> **EXERCISE REQUIREMENTS**
Copy word for word the lines that run from the one containing "Russell y Lando Norris." through the last line, including both of those lines.

> **Page images with extracted text**
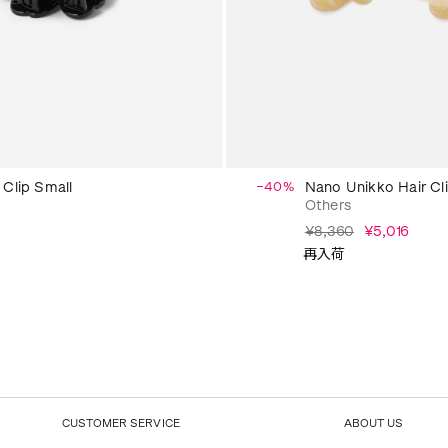
 Clip Small
−40%
Nano Unikko Hair 
Others
¥8,360
¥5,016
再入荷
CUSTOMER SERVICE
ABOUT US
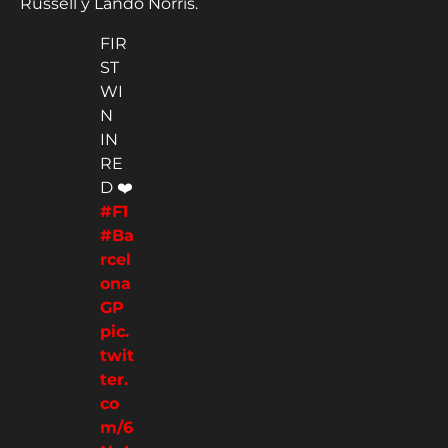
Russell y Lando Norris.
FIR
ST
WI
N
IN
RE
D ❤️
#F1
#Ba
rcel
ona
GP
pic.
twit
ter.
co
m/6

> **EXERCISE SOLUTION**
Russell y Lando Norris.
FIR
ST
WI
N
IN
RE
D ❤️
#F1
#Ba
rcel
ona
GP
pic.
twit
ter.
co
m/6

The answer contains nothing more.